◆ **What the exercise asks**
From start to finish, set down the entries below exactly, leaving out the pictures.

****************************************

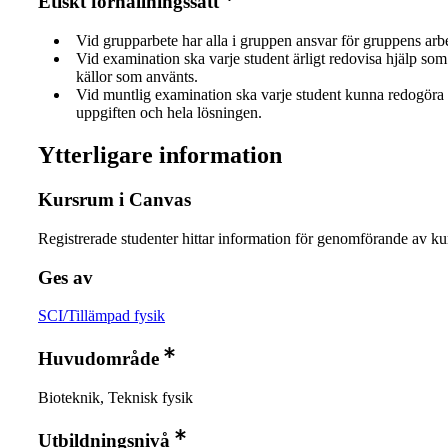
Etiskt förhållningssätt
Vid grupparbete har alla i gruppen ansvar för gruppens arb
Vid examination ska varje student ärligt redovisa hjälp som 
källor som använts.
Vid muntlig examination ska varje student kunna redogöra 
uppgiften och hela lösningen.
Ytterligare information
Kursrum i Canvas
Registrerade studenter hittar information för genomförande av ku
Ges av
SCI/Tillämpad fysik
Huvudområde
Bioteknik, Teknisk fysik
Utbildningsnivå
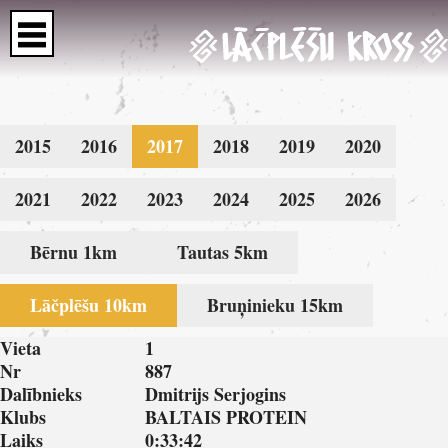
2015
2016
2017
2018
2019
2020
2021
2022
2023
2024
2025
2026
Bērnu 1km
Tautas 5km
Lāčplēšu 10km
Bruņinieku 15km
Vieta
1
Nr
887
Dalībnieks
Dmitrijs Serjogins
Klubs
BALTAIS PROTEIN
Laiks
0:33:42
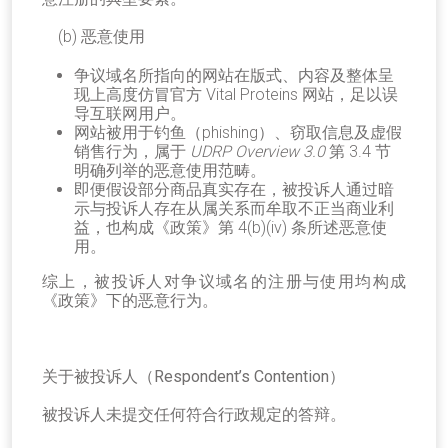
(b) 恶意使用
争议域名所指向的网站在版式、内容及整体呈
现上高度仿冒官方
Vital Proteins
网站，足以误
导互联网用户。
网站被用于钓鱼（
phishing
）、窃取信息及虚假
销售行为，属于
UDRP Overview 3.0
第
3.4
节
明确列举的恶意使用范畴。
即便假设部分商品真实存在，被投诉人通过暗
示与投诉人存在从属关系而牟取不正当商业利
益，也构成《政策》第
4(b)(iv)
条所述恶意使
用。
综上，被投诉人对争议域名的注册与使用均构成
《政策》下的恶意行为。
关于被投诉人（Respondent’s Contention）
被投诉人未提交任何符合行政规定的答辩。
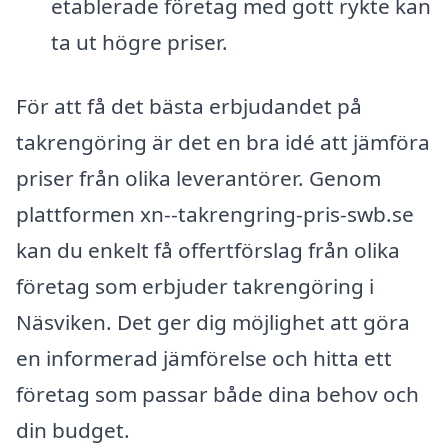
etablerade företag med gott rykte kan
ta ut högre priser.
För att få det bästa erbjudandet på
takrengöring är det en bra idé att jämföra
priser från olika leverantörer. Genom
plattformen xn--takrengring-pris-swb.se
kan du enkelt få offertförslag från olika
företag som erbjuder takrengöring i
Näsviken. Det ger dig möjlighet att göra
en informerad jämförelse och hitta ett
företag som passar både dina behov och
din budget.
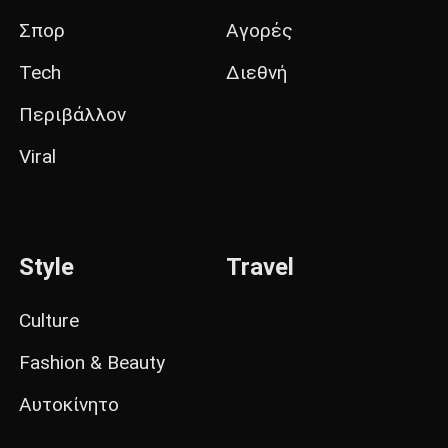
Σπορ
Αγορές
Tech
Διεθνή
Περιβάλλον
Viral
Style
Travel
Culture
Fashion & Beauty
Αυτοκίνητο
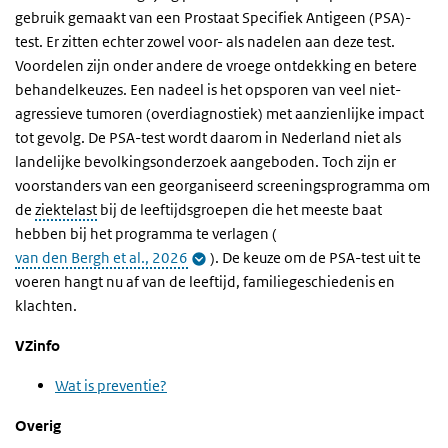
gebruik gemaakt van een Prostaat Specifiek Antigeen (PSA)-
test. Er zitten echter zowel voor- als nadelen aan deze test.
Voordelen zijn onder andere de vroege ontdekking en betere
behandelkeuzes. Een nadeel is het opsporen van veel niet-
agressieve tumoren (overdiagnostiek) met aanzienlijke impact
tot gevolg. De PSA-test wordt daarom in Nederland niet als
landelijke bevolkingsonderzoek aangeboden. Toch zijn er
voorstanders van een georganiseerd screeningsprogramma om
de
ziektelast
bij de leeftijdsgroepen die het meeste baat
hebben bij het programma te verlagen (
van den Bergh et al., 2026
)
. De keuze om de PSA-test uit te
voeren hangt nu af van de leeftijd, familiegeschiedenis en
klachten.
VZinfo
Wat is preventie?
Overig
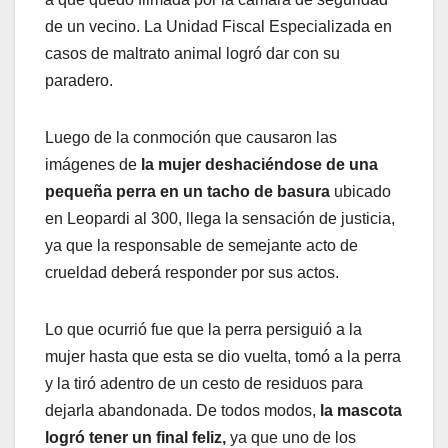
de un vecino. La Unidad Fiscal Especializada en
casos de maltrato animal logró dar con su
paradero.
Luego de la conmoción que causaron las
imágenes de
la mujer deshaciéndose de una
pequeña perra en un tacho de basura
ubicado
en Leopardi al 300, llega la sensación de justicia,
ya que la responsable de semejante acto de
crueldad deberá responder por sus actos.
Lo que ocurrió fue que la perra persiguió a la
mujer hasta que esta se dio vuelta, tomó a la perra
y la tiró adentro de un cesto de residuos para
dejarla abandonada. De todos modos,
la mascota
logró tener un final feliz,
ya que uno de los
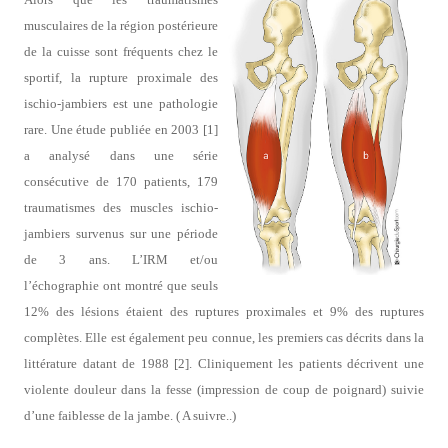
musculaires de la région postérieure
de la cuisse sont fréquents chez le
sportif, la rupture proximale des
ischio-jambiers est une pathologie
rare. Une étude publiée en 2003 [1]
a analysé dans une série
consécutive de 170 patients, 179
traumatismes des muscles ischio-
jambiers survenus sur une période
de 3 ans. L’IRM et/ou
l’échographie ont montré que seuls
12% des lésions étaient des ruptures proximales et 9% des ruptures
complètes. Elle est également peu connue, les premiers cas décrits dans la
littérature datant de 1988 [2]. Cliniquement les patients décrivent une
violente douleur dans la fesse (impression de coup de poignard) suivie
d’une faiblesse de la jambe. ( A suivre..)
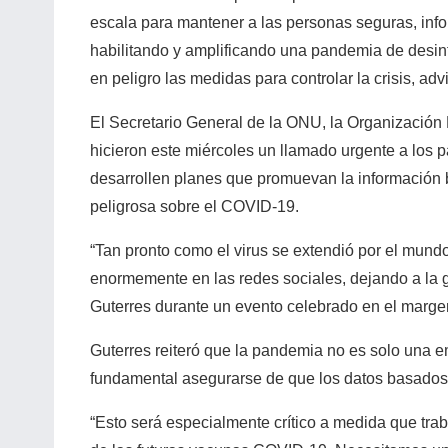
escala para mantener a las personas seguras, inf
habilitando y amplificando una pandemia de desin
en peligro las medidas para controlar la crisis, adv
El Secretario General de la ONU, la Organización
hicieron este miércoles un llamado urgente a los p
desarrollen planes que promuevan la información b
peligrosa sobre el COVID-19.
“Tan pronto como el virus se extendió por el mundo
enormemente en las redes sociales, dejando a la 
Guterres durante un evento celebrado en el marg
Guterres reiteró que la pandemia no es solo una 
fundamental asegurarse de que los datos basados e
“Esto será especialmente crítico a medida que tra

****************************************

◆ **Answer section**
Etiskt förhållningssätt
Vid grupparbete har alla i gruppen ansvar för gruppens arb
Vid examination ska varje student ärligt redovisa hjälp som 
källor som använts.
Vid muntlig examination ska varje student kunna redogöra 
uppgiften och hela lösningen.
Ytterligare information
Kursrum i Canvas
Registrerade studenter hittar information för genomförande av ku
Ges av
SCI/Tillämpad fysik
Huvudområde
Bioteknik, Teknisk fysik
Utbildningsnivå
2015
2016
2017
2018
2019
2020
2021
2022
2023
2024
2025
2026
Bērnu 1km
Tautas 5km
Lāčplēšu 10km
Bruņinieku 15km
Vieta
1
Nr
887
Dalībnieks
Dmitrijs Serjogins
Klubs
BALTAIS PROTEIN
Laiks
0:33:42
(b) 恶意使用
争议域名所指向的网站在版式、内容及整体呈
现上高度仿冒官方
Vital Proteins
网站，足以误
导互联网用户。
网站被用于钓鱼（
phishing
）、窃取信息及虚假
销售行为，属于
UDRP Overview 3.0
第
3.4
节
明确列举的恶意使用范畴。
即便假设部分商品真实存在，被投诉人通过暗
示与投诉人存在从属关系而牟取不正当商业利
益，也构成《政策》第
4(b)(iv)
条所述恶意使
用。
综上，被投诉人对争议域名的注册与使用均构成
《政策》下的恶意行为。
关于被投诉人（Respondent’s Contention）
被投诉人未提交任何符合行政规定的答辩。
etablerade företag med gott rykte kan
ta ut högre priser.
För att få det bästa erbjudandet på
takrengöring är det en bra idé att jämföra
priser från olika leverantörer. Genom
plattformen xn--takrengring-pris-swb.se
kan du enkelt få offertförslag från olika
företag som erbjuder takrengöring i
Näsviken. Det ger dig möjlighet att göra
en informerad jämförelse och hitta ett
företag som passar både dina behov och
din budget.
Σπορ
Αγορές
Tech
Διεθνή
Περιβάλλον
Viral
Style
Travel
Culture
Fashion & Beauty
Αυτοκίνητο
gebruik gemaakt van een Prostaat Specifiek Antigeen (PSA)-
test. Er zitten echter zowel voor- als nadelen aan deze test.
Voordelen zijn onder andere de vroege ontdekking en betere
behandelkeuzes. Een nadeel is het opsporen van veel niet-
agressieve tumoren (overdiagnostiek) met aanzienlijke impact
tot gevolg. De PSA-test wordt daarom in Nederland niet als
landelijke bevolkingsonderzoek aangeboden. Toch zijn er
voorstanders van een georganiseerd screeningsprogramma om
de
ziektelast
bij de leeftijdsgroepen die het meeste baat
hebben bij het programma te verlagen (
van den Bergh et al., 2026
)
. De keuze om de PSA-test uit te
voeren hangt nu af van de leeftijd, familiegeschiedenis en
klachten.
VZinfo
Wat is preventie?
Overig
de un vecino. La Unidad Fiscal Especializada en
casos de maltrato animal logró dar con su
paradero.
Luego de la conmoción que causaron las
imágenes de
la mujer deshaciéndose de una
pequeña perra en un tacho de basura
ubicado
en Leopardi al 300, llega la sensación de justicia,
ya que la responsable de semejante acto de
crueldad deberá responder por sus actos.
Lo que ocurrió fue que la perra persiguió a la
mujer hasta que esta se dio vuelta, tomó a la perra
y la tiró adentro de un cesto de residuos para
dejarla abandonada. De todos modos,
la mascota
logró tener un final feliz,
ya que uno de los
musculaires de la région postérieure
de la cuisse sont fréquents chez le
sportif, la rupture proximale des
ischio-jambiers est une pathologie
rare. Une étude publiée en 2003 [1]
a analysé dans une série
consécutive de 170 patients, 179
traumatismes des muscles ischio-
jambiers survenus sur une période
de 3 ans. L’IRM et/ou
l’échographie ont montré que seuls
12% des lésions étaient des ruptures proximales et 9% des ruptures
complètes. Elle est également peu connue, les premiers cas décrits dans la
littérature datant de 1988 [2]. Cliniquement les patients décrivent une
violente douleur dans la fesse (impression de coup de poignard) suivie
d’une faiblesse de la jambe. ( A suivre..)
escala para mantener a las personas seguras, inf
habilitando y amplificando una pandemia de desin
en peligro las medidas para controlar la crisis, adv
El Secretario General de la ONU, la Organización
hicieron este miércoles un llamado urgente a los p
desarrollen planes que promuevan la información b
peligrosa sobre el COVID-19.
“Tan pronto como el virus se extendió por el mundo
enormemente en las redes sociales, dejando a la 
Guterres durante un evento celebrado en el marg
Guterres reiteró que la pandemia no es solo una 
fundamental asegurarse de que los datos basados e
“Esto será especialmente crítico a medida que tra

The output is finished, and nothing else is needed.